Ein weißes Pferd schaut aus einem kleinen Gebäude am Fujisan Shimomiya Omuro Sengen-Schrein in Fujiyoshida. Im ersten Moment bin ich etwas überrascht, dann wird mir klar, dass das Tier nicht echt ist. Eine lebensgroße Replik, geschmückt mit Glöckchen und prächtigem Zaumzeug. Davor eine Spendenbox und Laternen sowie shide-Zickzack-Streifen, die darauf hindeuten, dass das Tier als heilig verehrt wird. Es ist nicht der einzige Hinweis darauf, welch wichtige Rolle Pferde hier spielen. Auch viele der ema-Wunschtafeln zeigen solche Motive. An einem bleibt mein Blick hängen. Nicht nur wegen der Mangafigur, die darauf abgebildet ist, sondern wegen dem Wortspiel auf der Tafel. umaku iku, also „es wird gut laufen“ steht da. Und enthält somit zumindest der Aussprache nach auch uma, das japanische Wort für Pferd. Keine ungewöhnliche Kombination, denn Japaner lieben Wortspiele. Und machen auch vor einer Verwendung am Schrein keinen Halt.
Pferde am shintō-Schrein

Pferde gelten in Japan seit jeher als Reittiere der Götter. Der Brauch, die Tiere als Opfergaben an Schreine zu geben, geht auf das 7. Jahrhundert zurück. Schwarze Pferde sollten Regen für eine gesegnete Ernte sichern, weiße hingegen wurden verwendet, wenn das Ende einer Regenperiode herbeigesehnt wurde.
Die Spende eines Pferds war selbstverständlich eine kostspielige Angelegenheit, sowohl für den Spender als auch für den jeweiligen Schrein, der das Tier danach zu versorgen hatte. So entwickelten sich im Laufe der Zeit Ersatzpraktiken, wie getöpferte oder geschnitzte Figuren und am Ende wurden die hölzernen Wunschtafeln daraus, die auf japanisch „Pferdebilder“ (ema 絵馬) heißen.
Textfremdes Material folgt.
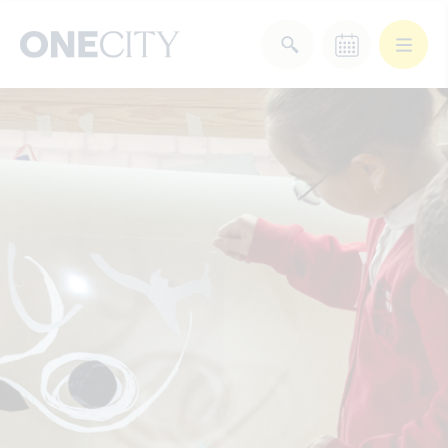
What’s on in the city
of London
Select dates
Select a category
After Work
Arts & Culture
Deals & Offers
Experiences
Food & Drink
Landmarks
Shopping
Stay
Wellbeing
Nur ganz selten werden noch echte Tiere gehalten, zum Beispiel in Ise an Japans höchstem Heiligtum. Öfter siehst du Nachbildungen in Lebensgröße wie am Fujisan Shimomiya Omuro Sengen-Schrein. Im Gegensatz zu den ema-Holztäfelchen, die sich aus dem ursprünglichen Brauch entwickelt haben, spricht man bei den großen Pferde an shintō-Stätten von shinme (神馬, dt. „Götterpferde“).
Wortspiele im Japanischen
Wortspiele, im Japanischen als pun oder ji bekannt, spielen eine bedeutende Rolle in der Sprache und Kultur des Landes. Die japanische Sprache bietet aufgrund ihres reichen Vokabulars im Zusammenspiel mit einem beschränkten Umfang an Lauten zahlreiche Möglichkeiten für Wortspiele. Einfach erklärt klingen viele Wörter in ihrer Aussprache gleich oder ähnlich. Da sind gezielte Zweideutigkeiten oder das Verschachteln von Wörtern in anderen wie bei dem Beispiel auf der ema-Wunschtafel eine gängige Praxis. Diese humorvolle Form der Sprachkunst wird in verschiedenen Kontexten genutzt, von Alltagsgesprächen bis zu Unterhaltungsshows.

Wortspiele dienen nicht nur der Unterhaltung, sondern haben auch tiefergehende kulturelle Bedeutungen. Sie werden oft in Poesie, Werbung und sogar in politischen Reden verwendet, um komplexe Konzepte leichter verständlich zu machen. Darüber hinaus werden sie in der Populärkultur, insbesondere in Anime und Manga, als kreatives Stilmittel eingesetzt, um lustige Situationen zu kreieren.
Die ema am Fujisan Shimomiya Omuro Sengen-Schrein sind ein schönes Beispiel dafür, wie sich unterschiedliche Aspekte der japanischen Kultur verweben. Und sei es nun etwas so scheinbar zusammenhangsloses wie Pferde am shintō-Schrein und Wortspiele.